(Collected data entries)
▬▬▬▬▬▬▬▬▬▬

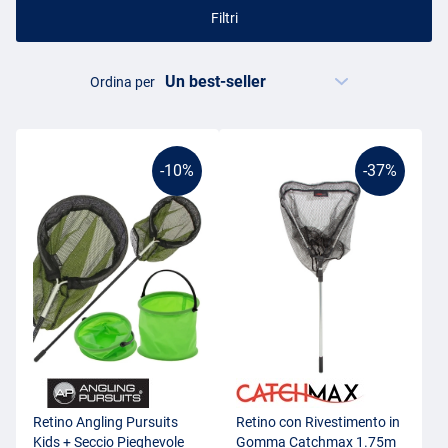
Filtri
Ordina per
-10%
-37%
Retino Angling Pursuits
Retino con Rivestimento in
Kids + Seccio Pieghevole
Gomma Catchmax 1.75m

▬▬▬▬▬▬▬▬▬▬

Instructions for the task
Report every line of the records above that contains the string "Retino", matching case exactly.

Task output
Retino Angling Pursuits
Retino con Rivestimento in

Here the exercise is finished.